WHAT YOU WILL DO: Every record must come back unchanged, apart from the pictures, which are dropped.

══════════════════════════════

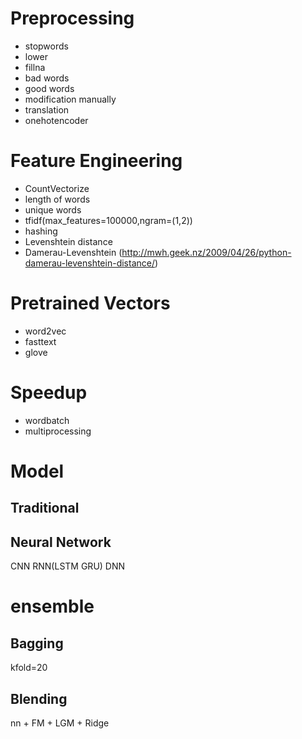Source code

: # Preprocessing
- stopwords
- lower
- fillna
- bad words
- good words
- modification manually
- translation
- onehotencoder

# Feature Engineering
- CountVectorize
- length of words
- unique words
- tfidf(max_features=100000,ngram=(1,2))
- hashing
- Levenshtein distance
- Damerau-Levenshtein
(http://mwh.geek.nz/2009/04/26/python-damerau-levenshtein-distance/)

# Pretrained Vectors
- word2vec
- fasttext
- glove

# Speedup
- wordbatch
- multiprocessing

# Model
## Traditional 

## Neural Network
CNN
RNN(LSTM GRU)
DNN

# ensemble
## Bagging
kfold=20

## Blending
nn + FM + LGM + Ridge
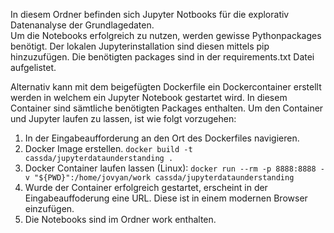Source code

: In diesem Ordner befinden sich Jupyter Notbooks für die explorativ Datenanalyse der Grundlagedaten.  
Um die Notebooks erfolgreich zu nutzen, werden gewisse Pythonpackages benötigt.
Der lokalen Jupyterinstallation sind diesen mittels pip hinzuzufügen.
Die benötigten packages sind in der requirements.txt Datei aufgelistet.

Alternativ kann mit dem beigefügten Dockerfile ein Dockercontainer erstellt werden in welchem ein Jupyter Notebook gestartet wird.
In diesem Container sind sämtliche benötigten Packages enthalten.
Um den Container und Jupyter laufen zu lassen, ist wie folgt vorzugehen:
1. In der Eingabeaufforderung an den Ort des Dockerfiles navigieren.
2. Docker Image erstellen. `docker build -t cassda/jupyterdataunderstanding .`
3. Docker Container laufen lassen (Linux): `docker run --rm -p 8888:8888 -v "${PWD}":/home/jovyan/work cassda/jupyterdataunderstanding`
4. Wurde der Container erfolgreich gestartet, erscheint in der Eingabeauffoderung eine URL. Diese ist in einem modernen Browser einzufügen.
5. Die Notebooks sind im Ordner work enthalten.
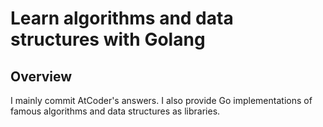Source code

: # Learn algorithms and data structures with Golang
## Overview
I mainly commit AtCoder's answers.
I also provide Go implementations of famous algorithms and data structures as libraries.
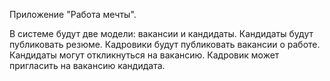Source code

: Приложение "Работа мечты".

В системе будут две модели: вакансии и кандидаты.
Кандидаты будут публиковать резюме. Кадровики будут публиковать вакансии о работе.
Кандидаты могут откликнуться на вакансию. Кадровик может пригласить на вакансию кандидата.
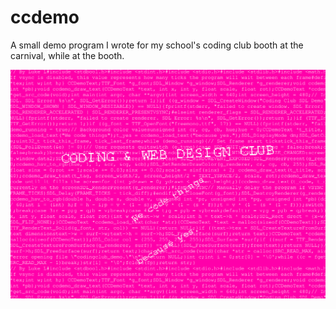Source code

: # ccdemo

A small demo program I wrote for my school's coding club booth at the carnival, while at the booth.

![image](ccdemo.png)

══════════════════════════════

TASK OUTPUT:
Source code

: # Preprocessing
- stopwords
- lower
- fillna
- bad words
- good words
- modification manually
- translation
- onehotencoder

# Feature Engineering
- CountVectorize
- length of words
- unique words
- tfidf(max_features=100000,ngram=(1,2))
- hashing
- Levenshtein distance
- Damerau-Levenshtein
(http://mwh.geek.nz/2009/04/26/python-damerau-levenshtein-distance/)

# Pretrained Vectors
- word2vec
- fasttext
- glove

# Speedup
- wordbatch
- multiprocessing

# Model
## Traditional 

## Neural Network
CNN
RNN(LSTM GRU)
DNN

# ensemble
## Bagging
kfold=20

## Blending
nn + FM + LGM + Ridge
Source code

: In diesem Ordner befinden sich Jupyter Notbooks für die explorativ Datenanalyse der Grundlagedaten.  
Um die Notebooks erfolgreich zu nutzen, werden gewisse Pythonpackages benötigt.
Der lokalen Jupyterinstallation sind diesen mittels pip hinzuzufügen.
Die benötigten packages sind in der requirements.txt Datei aufgelistet.

Alternativ kann mit dem beigefügten Dockerfile ein Dockercontainer erstellt werden in welchem ein Jupyter Notebook gestartet wird.
In diesem Container sind sämtliche benötigten Packages enthalten.
Um den Container und Jupyter laufen zu lassen, ist wie folgt vorzugehen:
1. In der Eingabeaufforderung an den Ort des Dockerfiles navigieren.
2. Docker Image erstellen. `docker build -t cassda/jupyterdataunderstanding .`
3. Docker Container laufen lassen (Linux): `docker run --rm -p 8888:8888 -v "${PWD}":/home/jovyan/work cassda/jupyterdataunderstanding`
4. Wurde der Container erfolgreich gestartet, erscheint in der Eingabeauffoderung eine URL. Diese ist in einem modernen Browser einzufügen.
5. Die Notebooks sind im Ordner work enthalten.
Source code

: # Learn algorithms and data structures with Golang
## Overview
I mainly commit AtCoder's answers.
I also provide Go implementations of famous algorithms and data structures as libraries.
Source code

: Приложение "Работа мечты".

В системе будут две модели: вакансии и кандидаты.
Кандидаты будут публиковать резюме. Кадровики будут публиковать вакансии о работе.
Кандидаты могут откликнуться на вакансию. Кадровик может пригласить на вакансию кандидата.
Source code

: # ccdemo

A small demo program I wrote for my school's coding club booth at the carnival, while at the booth.

![image](ccdemo.png)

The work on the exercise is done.